TEXT PASSAGE:
►

Also, I remember playing Quake for the first time and discovering those big shaggy motherfuckers with razor arms that jump out and kill you. When it's dark and really quiet. Fuckers.
 
 
Triplets
00:21 / 20.10.05
Oh man, Stoatie, I can't believe you don't know it. The game, nay, masterpiece, is Final Fantasy VII for the PSX. Squaresoft's first game (or first FF game) for the platform and top notch effort all-round. It's an RPG that combination of pre-rendered backgrounds and real-time 3D manga-stylee characters set in a steampunk mid-apocalypse future. I might have to start a thread about it, actually.
 
 
netbanshee
00:23 / 20.10.05
The initial times I played the first two games of Silent Hill were intense for me. I'll argue that the cinematics in the opening of SH1 are better than SH2 regardless of PS vs. PS2 graphics. Skinned children w/ knives indeed. But I would have to say SH2 was more profound for me because I was half drunk while visiting family and encountered it accidentally. Sitting in my parents basement, in the cold, and in front of a projection tv w/ surround sound. What a great way to get to know Silent Hill. . : Chills : .

Other experiences:

Completing Rygar, Final Fantasy and Metroid on the NES.
Playing Panzer Dragoon Zwei on Saturn.
Moments in MGS1, MGS3, Ico, Katamari Damacy.

Hmmm... have to embellish a bit more l8r.
 
 
Triplets
00:23 / 20.10.05
Playing Lotus elise turbo challenge on the Amiga ( with 1mb of memory !)

chk chkk chkka... doo doo doo-doo DOO-DOO


Also: pretty much every bit of Full Throttle.
 
 
Eloi Tsabaoth
08:21 / 20.10.05


I NOW HAVE FULL CONTROL OF ALL YOUR FUNCTIONS.
 
 
lonely as a cloud...
08:41 / 20.10.05
Gorbachev and Stoatie - FYI, Final Fantasy VII was released for PC too.
 
 
P. Horus Rhacoid
14:22 / 20.10.05
Ooh, Arriviste- I was going to bring up Deus Ex eventually. I'm not sure why, exactly, but even near the end, when I was a fully-trained super-badass killing machine who could fight military robots head-on without taking significant damage, I still got freaked out when the music changed and I realized an MiB had seen me. This still happens, and I've played the game all the way through at least 4 times. Ditto for that first time you notice the ground is shaking and realize that there is a giant robot with machine guns and rocket launchers somewhere nearby.

For pure adrenaline rush, the attack on Paul Denton's apartment is amazing. I booked it out the window, tail between my legs and heart racing, the first time I played that part.

◄

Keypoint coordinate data
►

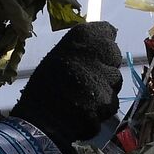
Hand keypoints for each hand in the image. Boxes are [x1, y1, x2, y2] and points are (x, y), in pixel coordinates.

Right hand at [10, 21, 123, 153]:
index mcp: (81, 37)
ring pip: (115, 83)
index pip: (107, 31)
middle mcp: (96, 53)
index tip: (94, 54)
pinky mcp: (107, 103)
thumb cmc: (45, 87)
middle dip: (105, 68)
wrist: (38, 121)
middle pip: (115, 57)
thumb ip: (82, 48)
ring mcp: (103, 79)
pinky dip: (101, 109)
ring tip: (83, 98)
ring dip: (104, 90)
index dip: (101, 45)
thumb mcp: (59, 57)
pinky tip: (85, 111)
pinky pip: (111, 104)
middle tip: (86, 80)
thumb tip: (107, 36)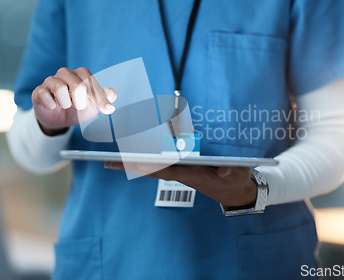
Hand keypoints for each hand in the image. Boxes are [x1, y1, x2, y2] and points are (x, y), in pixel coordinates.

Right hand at [32, 67, 116, 135]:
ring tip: (65, 105)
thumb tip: (111, 93)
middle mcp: (66, 73)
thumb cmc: (78, 109)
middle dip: (81, 102)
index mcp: (81, 74)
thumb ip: (104, 98)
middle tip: (79, 106)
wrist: (60, 121)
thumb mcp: (94, 106)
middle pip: (78, 86)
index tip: (108, 110)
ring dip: (66, 103)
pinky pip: (44, 95)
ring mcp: (51, 80)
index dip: (100, 98)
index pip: (92, 83)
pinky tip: (53, 107)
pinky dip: (51, 105)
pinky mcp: (38, 90)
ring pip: (60, 89)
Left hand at [105, 162, 256, 207]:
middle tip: (106, 162)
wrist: (235, 190)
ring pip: (154, 165)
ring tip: (115, 156)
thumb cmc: (234, 181)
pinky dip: (148, 158)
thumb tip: (227, 168)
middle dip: (130, 165)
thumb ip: (233, 172)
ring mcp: (180, 170)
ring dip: (135, 161)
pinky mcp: (183, 167)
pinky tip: (138, 152)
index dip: (145, 165)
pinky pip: (161, 162)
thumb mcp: (237, 176)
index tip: (128, 163)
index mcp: (190, 174)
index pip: (163, 169)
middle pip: (151, 168)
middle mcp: (181, 172)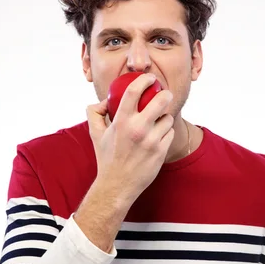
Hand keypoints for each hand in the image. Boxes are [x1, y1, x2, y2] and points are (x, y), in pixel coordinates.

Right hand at [86, 73, 174, 201]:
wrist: (117, 185)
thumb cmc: (107, 157)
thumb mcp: (95, 133)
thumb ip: (94, 112)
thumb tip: (104, 101)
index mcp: (121, 121)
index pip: (134, 91)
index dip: (144, 80)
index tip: (149, 78)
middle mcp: (137, 129)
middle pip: (161, 100)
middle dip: (165, 94)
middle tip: (164, 94)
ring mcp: (151, 141)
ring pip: (167, 118)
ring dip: (164, 117)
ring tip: (157, 122)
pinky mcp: (161, 151)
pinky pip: (170, 133)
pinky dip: (165, 133)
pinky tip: (158, 137)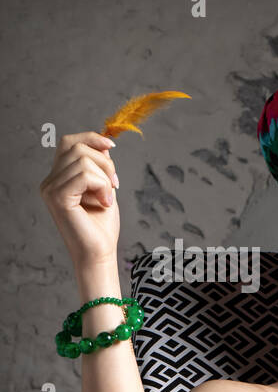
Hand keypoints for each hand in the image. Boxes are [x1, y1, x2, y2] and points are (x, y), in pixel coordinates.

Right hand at [39, 130, 120, 271]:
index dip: (90, 138)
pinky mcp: (57, 197)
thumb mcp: (104, 189)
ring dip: (105, 177)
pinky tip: (105, 202)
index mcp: (58, 177)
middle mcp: (49, 181)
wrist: (99, 253)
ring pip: (82, 160)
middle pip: (76, 147)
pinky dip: (102, 186)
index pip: (68, 142)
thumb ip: (100, 167)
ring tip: (108, 197)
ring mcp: (50, 188)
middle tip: (114, 184)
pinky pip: (84, 175)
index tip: (111, 146)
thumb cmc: (102, 226)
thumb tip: (103, 144)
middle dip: (104, 161)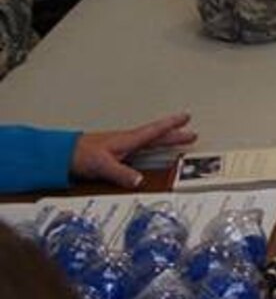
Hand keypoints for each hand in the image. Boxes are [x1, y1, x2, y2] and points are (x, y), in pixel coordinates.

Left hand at [70, 113, 195, 188]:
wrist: (62, 155)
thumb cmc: (80, 155)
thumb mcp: (102, 165)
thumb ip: (121, 173)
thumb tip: (140, 180)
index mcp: (128, 140)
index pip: (155, 131)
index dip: (171, 125)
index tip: (186, 117)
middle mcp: (127, 141)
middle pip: (156, 136)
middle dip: (174, 134)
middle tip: (191, 132)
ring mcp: (123, 146)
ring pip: (150, 141)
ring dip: (165, 139)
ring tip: (178, 139)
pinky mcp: (116, 153)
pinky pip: (141, 147)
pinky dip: (152, 146)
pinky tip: (152, 151)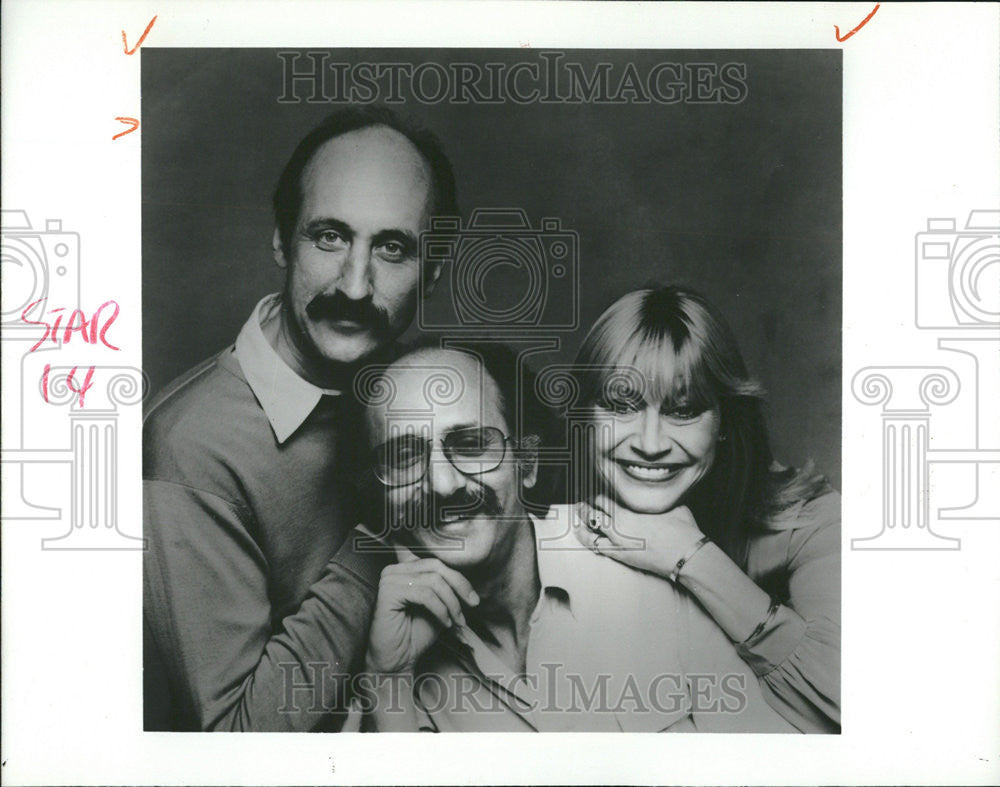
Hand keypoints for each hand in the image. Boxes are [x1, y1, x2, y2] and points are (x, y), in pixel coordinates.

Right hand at [365, 546, 479, 674]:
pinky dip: (440, 609)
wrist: (397, 661)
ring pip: (433, 581)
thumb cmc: (416, 634)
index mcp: (405, 568)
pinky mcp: (388, 592)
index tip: (473, 597)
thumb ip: (447, 588)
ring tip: (458, 621)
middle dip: (459, 585)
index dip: (458, 577)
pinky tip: (445, 623)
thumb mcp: (438, 606)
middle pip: (436, 566)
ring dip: (451, 602)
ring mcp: (389, 579)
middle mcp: (394, 569)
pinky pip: (425, 594)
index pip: (437, 561)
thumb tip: (467, 580)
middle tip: (473, 604)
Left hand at [574, 496, 705, 579]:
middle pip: (592, 512)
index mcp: (629, 510)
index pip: (603, 499)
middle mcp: (619, 526)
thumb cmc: (681, 529)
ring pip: (589, 530)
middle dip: (585, 507)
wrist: (686, 555)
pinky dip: (587, 538)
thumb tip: (650, 495)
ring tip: (578, 517)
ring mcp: (618, 543)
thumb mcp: (668, 506)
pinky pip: (596, 546)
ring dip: (582, 522)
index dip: (597, 496)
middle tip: (581, 504)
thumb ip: (653, 501)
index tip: (595, 494)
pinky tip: (583, 534)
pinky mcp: (621, 557)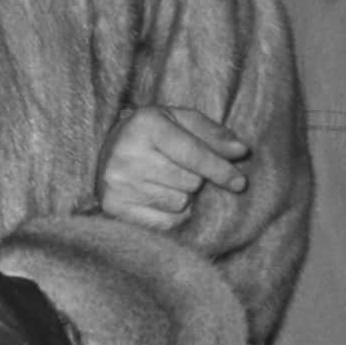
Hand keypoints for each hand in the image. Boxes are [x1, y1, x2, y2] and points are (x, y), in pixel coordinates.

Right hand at [98, 106, 249, 230]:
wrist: (105, 153)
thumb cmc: (153, 136)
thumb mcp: (181, 121)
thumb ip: (212, 133)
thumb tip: (241, 151)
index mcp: (146, 124)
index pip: (193, 154)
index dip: (221, 170)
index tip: (240, 183)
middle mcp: (127, 153)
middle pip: (190, 182)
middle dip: (196, 179)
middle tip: (180, 170)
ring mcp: (118, 183)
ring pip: (179, 203)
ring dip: (183, 196)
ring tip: (166, 182)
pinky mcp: (115, 208)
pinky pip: (166, 223)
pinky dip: (171, 214)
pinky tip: (158, 198)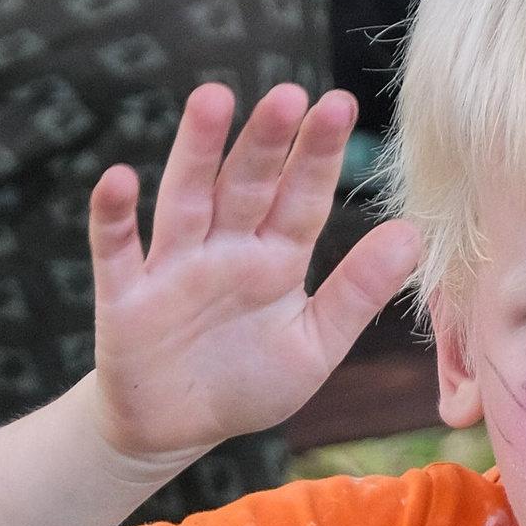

◄

WORK TO COMPLETE: Please copy word for word the part of the video game forum thread above from "Playing Panzer Dragoon" up to and including "of memory !)".

COMPLETED TASK:
Playing Panzer Dragoon Zwei on Saturn.
Moments in MGS1, MGS3, Ico, Katamari Damacy.

Hmmm... have to embellish a bit more l8r.
 
 
Triplets
00:23 / 20.10.05
Playing Lotus elise turbo challenge on the Amiga ( with 1mb of memory !)